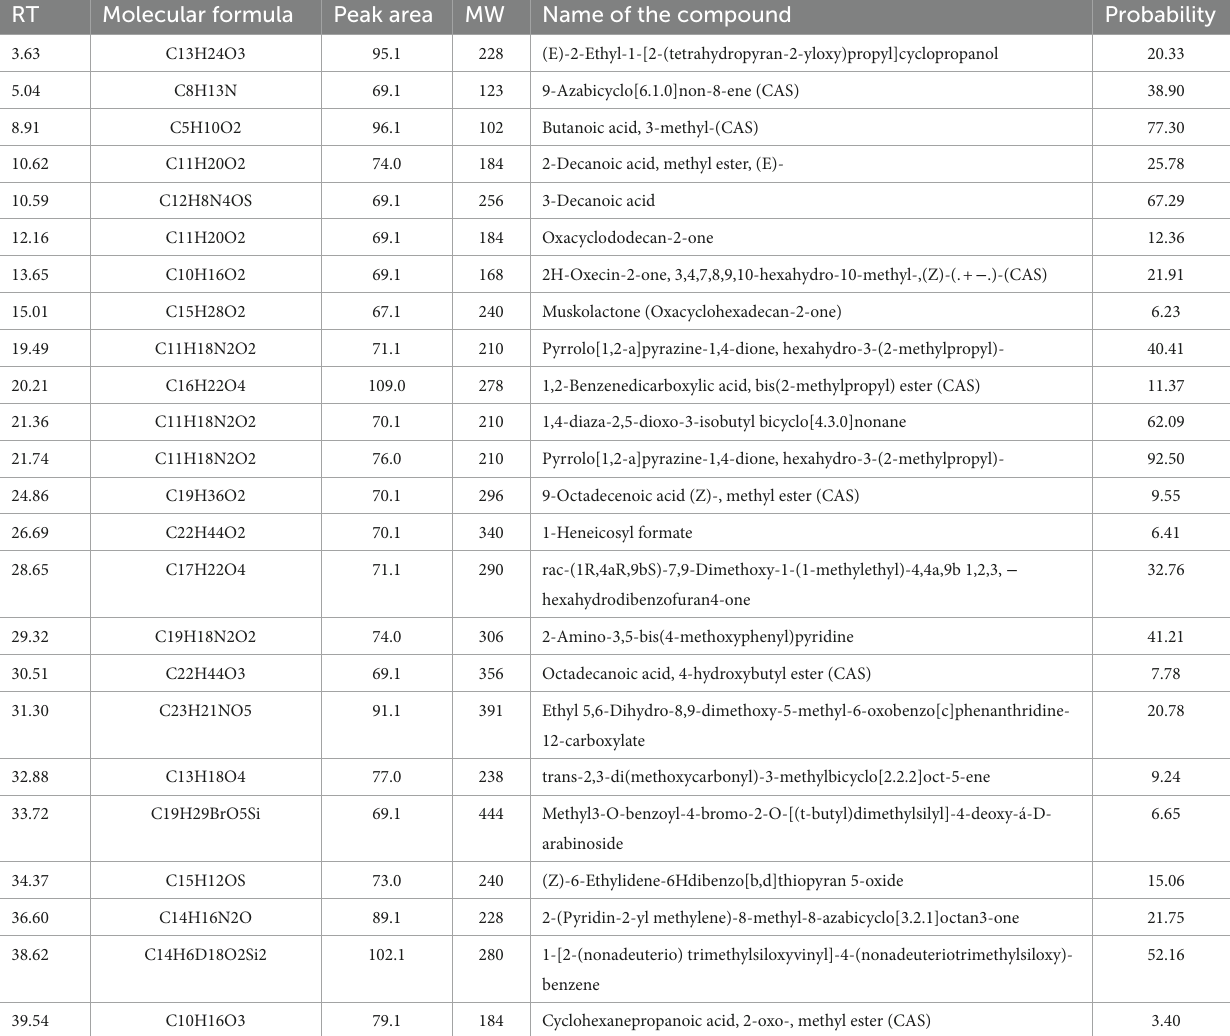
TABLE 2 GC–MS analysis of secondary metabolites of Pseudomonas fluorescens (TPf 12). RT Molecular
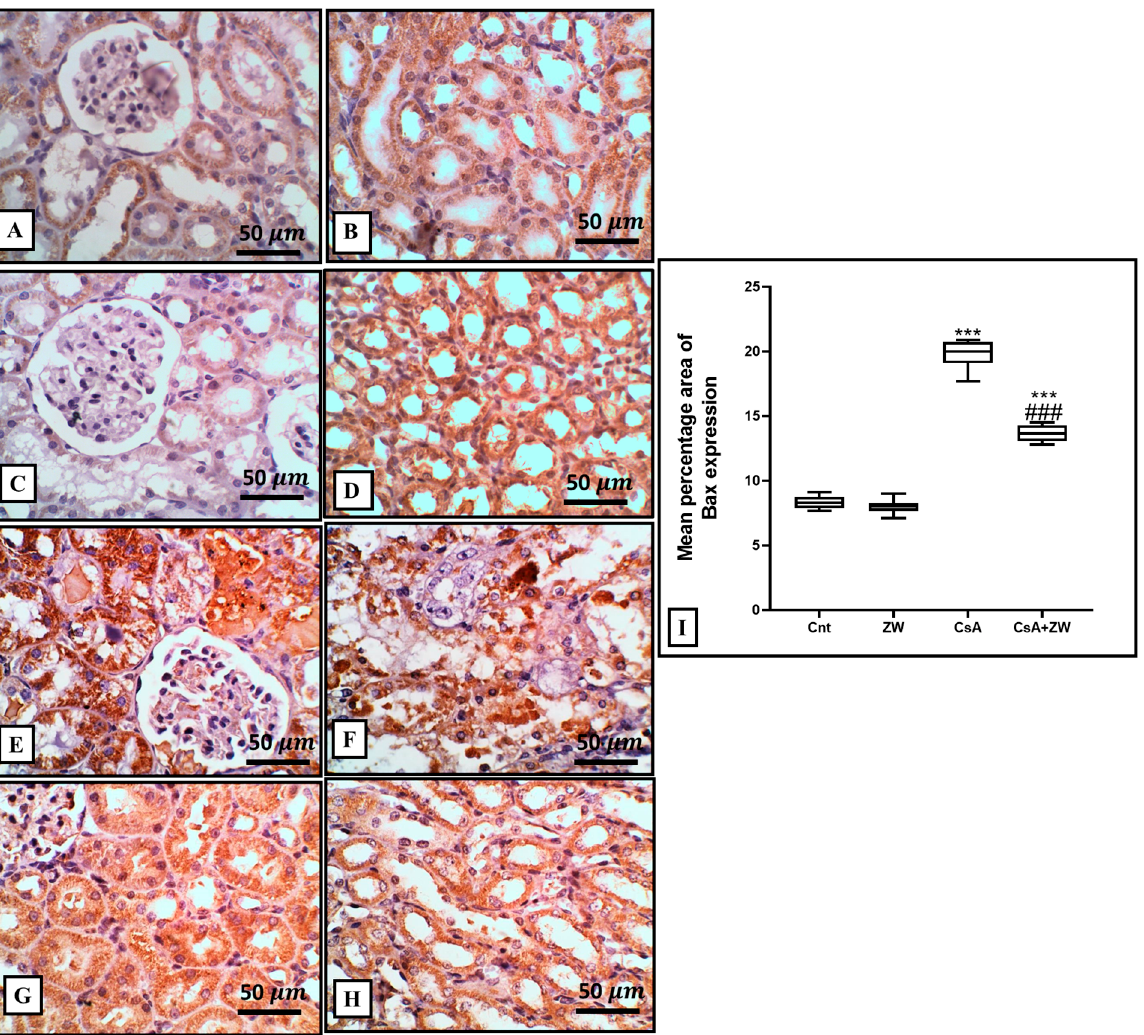
Figure 3. Bax immunohistochemistry of the kidney. ( A – D ) The control and ZW groups show faint cytoplasmic Bax expression in normal cortical and medullary tubules. ( E , F ) The CsA group shows di ff use severe and strong Bax expression in the cytoplasm of necrotic, sloughed tubular cells and vacuolated cells. ( G , H ) The CsA + ZW group shows di ff use moderate Bax expression in cortical and medullary tubules. ( I ) Histogram of the percentage area of the immunostaining of renal Bax. *** p <0.001vs. control ; ### p < 0.001vs. CsA. Image magni fi cation = 400×; scale bar = 50 µm.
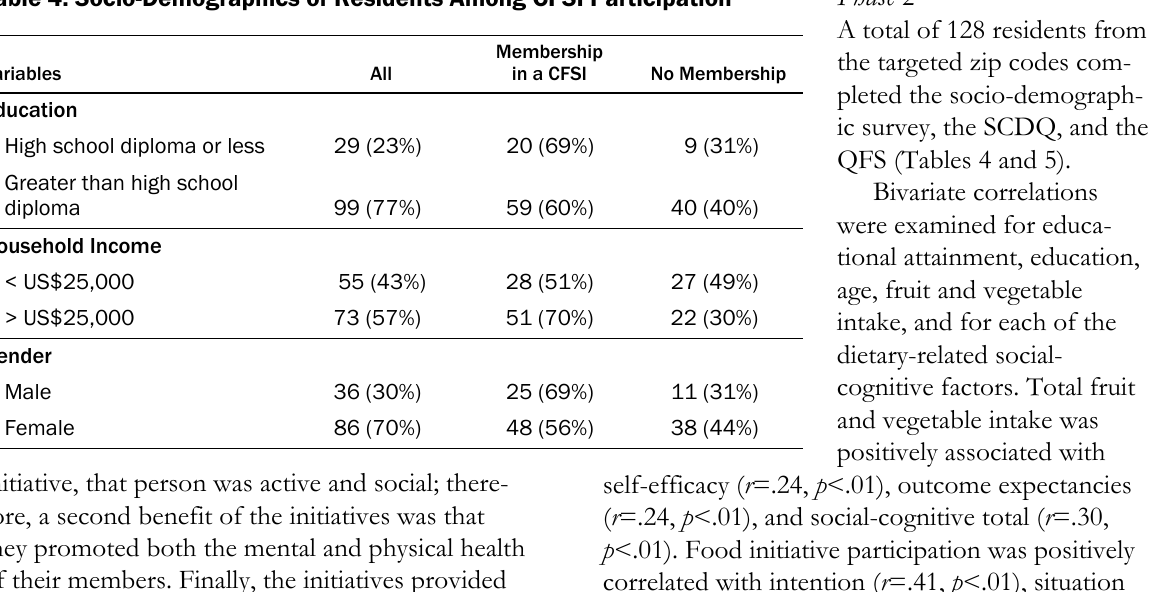
Table 4. Socio-Demographics of Residents Among CFSI Participation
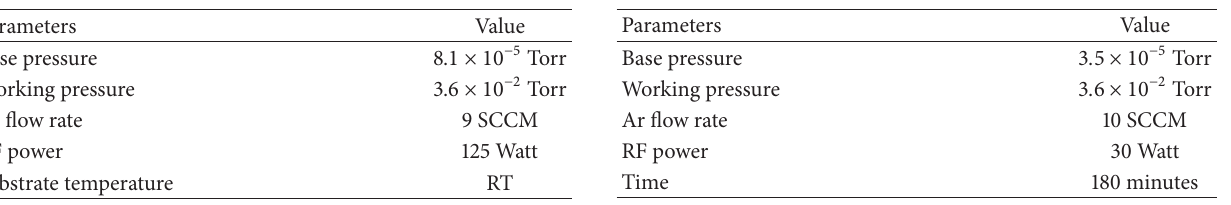
Table 1: Parameters of Mo sputtering. Table 2: Parameters of CZTS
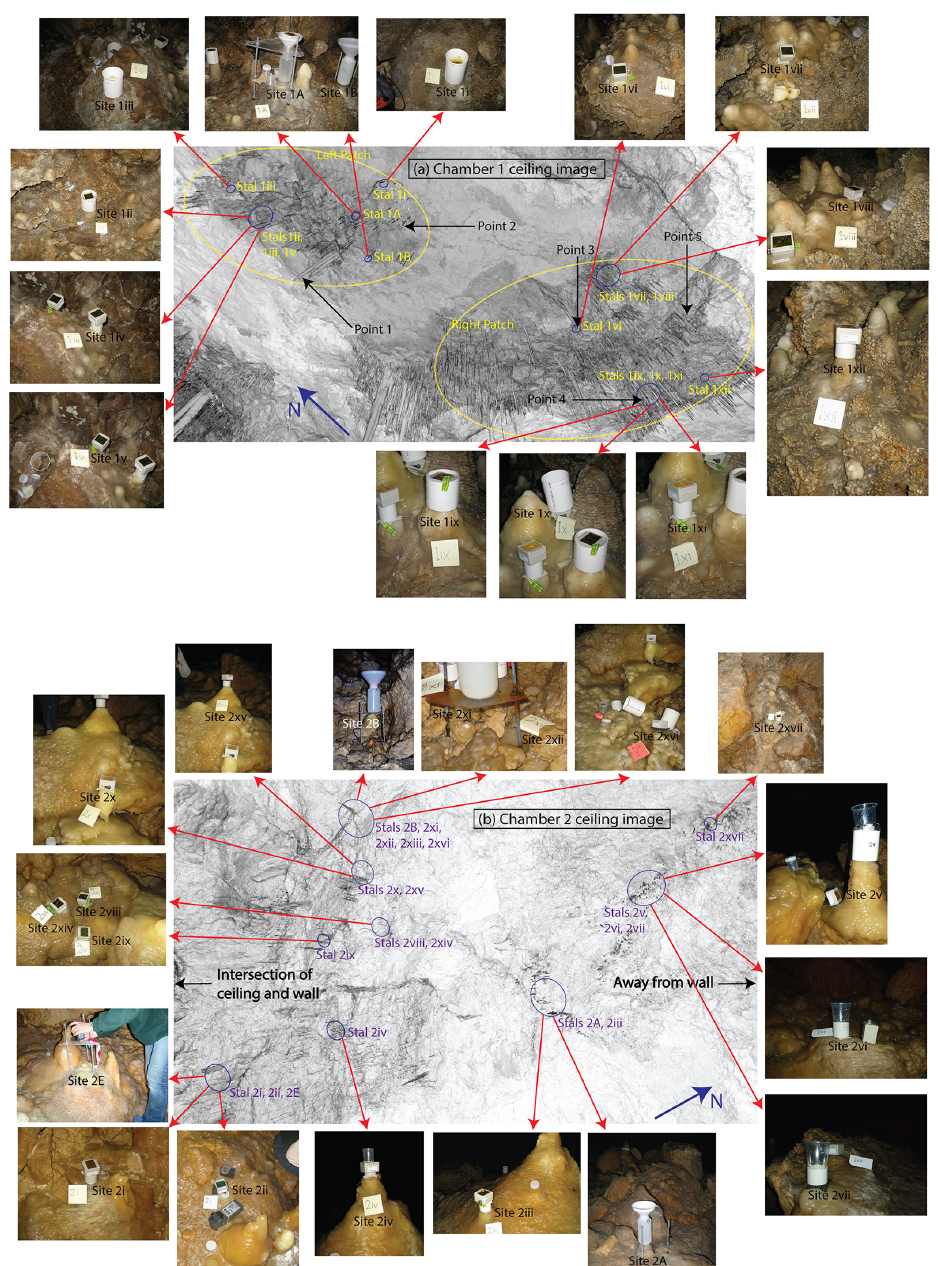
Figure 3. Both monitored ceiling images from T-LiDAR with 34 identified stalactites feeding drip loggers, (a) chamber 1 and (b) chamber 2. Blue circles indicate locations of the ceiling under which the loggers are placed (indicated by red arrows). The blue arrows in both figures show the geographic orientation. These ceiling stalactite locations are identified based on both on-site field observation and the alignment analysis of drip loggers and stalactites (Sect.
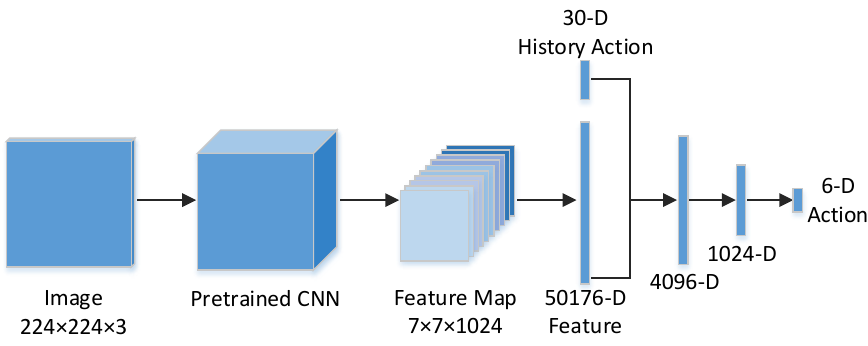
Figure 3. The Deep Reinforcement Learning Detection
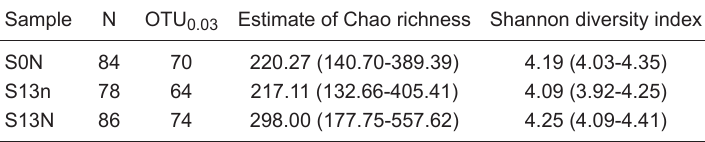
Table 5. Chao and Shannon indexes for 16S rRNA gene sequence libraries.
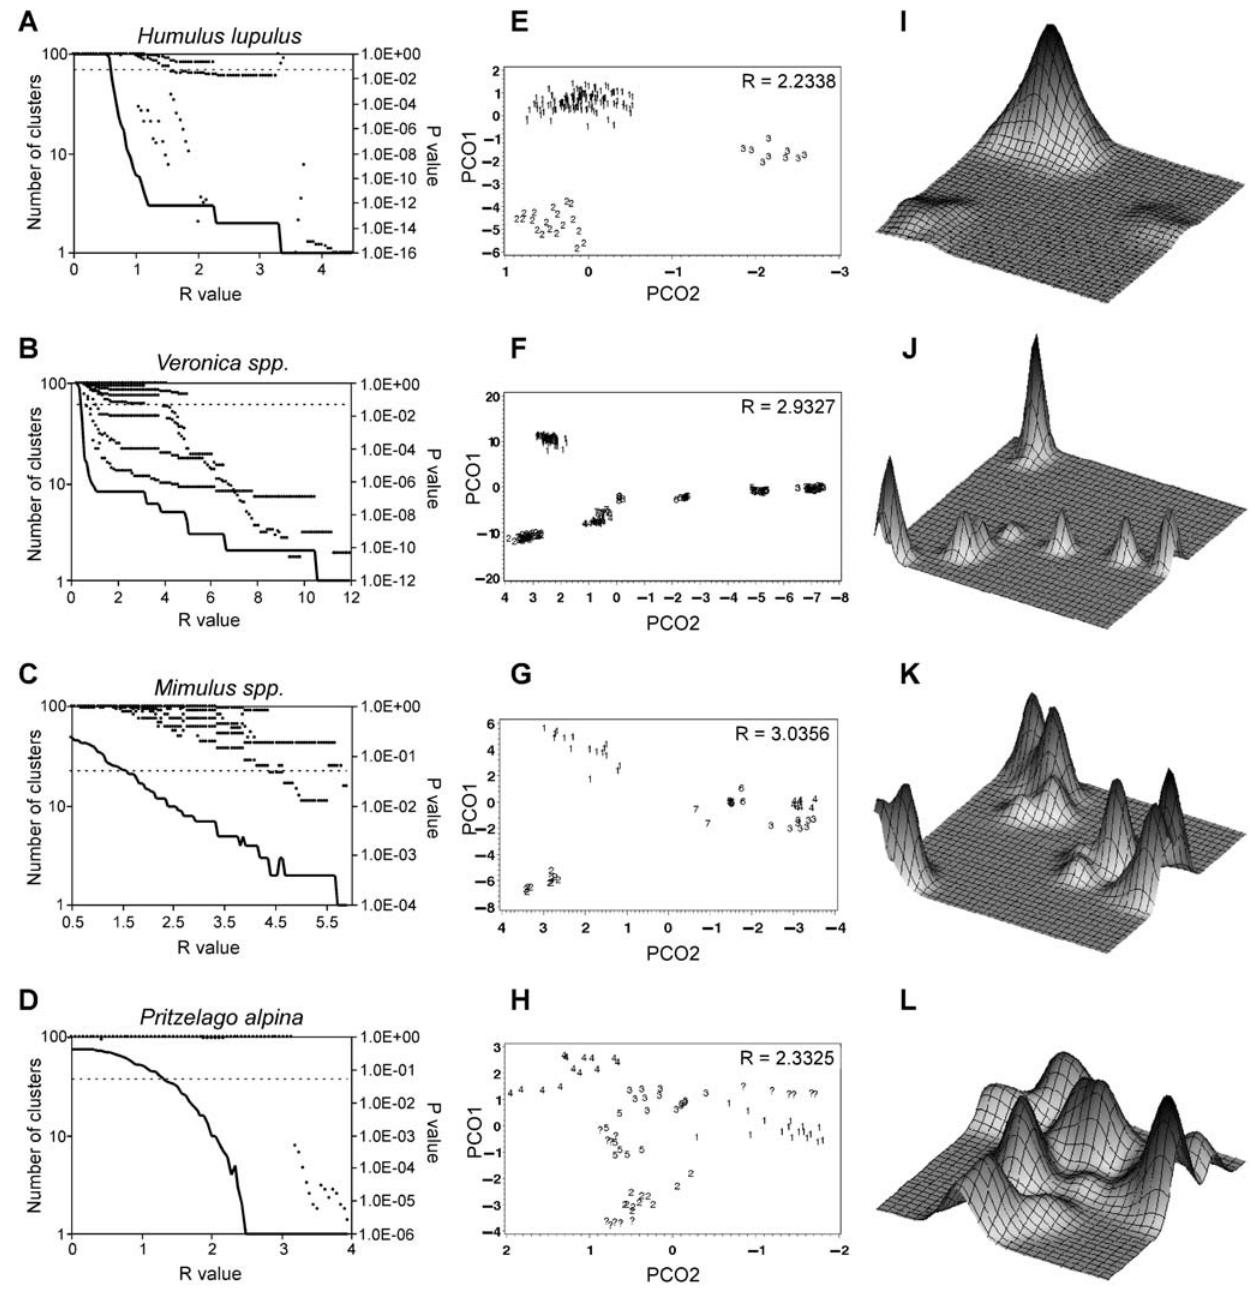
Figure 2. Density clustering of principal coordinates using four exemplar data sets. A–D) Relationship between p-value and the number of clusters inferred across R-space. Significant p-values (points below dotted line at p=0.05) are found when cluster number (solid line) is insensitive to changes in R. E–H) Plots of first two principal coordinate axes. The positions of individuals are labeled according to the assignment made by PCO-MC for the single value of R shown, but using all possible axes. I–L) Representative density landscapes inferred from the first two principal coordinate axes and a single R value.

▸ Work request:
Repeat the entries above exactly and skip the images.

▸ Output of the exercise:
TABLE 2 GC–MS analysis of secondary metabolites of Pseudomonas fluorescens (TPf 12). RT Molecular
Figure 3. Bax immunohistochemistry of the kidney. ( A – D ) The control and ZW groups show faint cytoplasmic Bax expression in normal cortical and medullary tubules. ( E , F ) The CsA group shows di ff use severe and strong Bax expression in the cytoplasm of necrotic, sloughed tubular cells and vacuolated cells. ( G , H ) The CsA + ZW group shows di ff use moderate Bax expression in cortical and medullary tubules. ( I ) Histogram of the percentage area of the immunostaining of renal Bax. *** p <0.001vs. control ; ### p < 0.001vs. CsA. Image magni fi cation = 400×; scale bar = 50 µm.
Table 4. Socio-Demographics of Residents Among CFSI Participation
Table 1: Parameters of Mo sputtering. Table 2: Parameters of CZTS
Figure 3. Both monitored ceiling images from T-LiDAR with 34 identified stalactites feeding drip loggers, (a) chamber 1 and (b) chamber 2. Blue circles indicate locations of the ceiling under which the loggers are placed (indicated by red arrows). The blue arrows in both figures show the geographic orientation. These ceiling stalactite locations are identified based on both on-site field observation and the alignment analysis of drip loggers and stalactites (Sect.
Figure 3. The Deep Reinforcement Learning Detection
Table 5. Chao and Shannon indexes for 16S rRNA gene sequence libraries.
Figure 2. Density clustering of principal coordinates using four exemplar data sets. A–D) Relationship between p-value and the number of clusters inferred across R-space. Significant p-values (points below dotted line at p=0.05) are found when cluster number (solid line) is insensitive to changes in R. E–H) Plots of first two principal coordinate axes. The positions of individuals are labeled according to the assignment made by PCO-MC for the single value of R shown, but using all possible axes. I–L) Representative density landscapes inferred from the first two principal coordinate axes and a single R value.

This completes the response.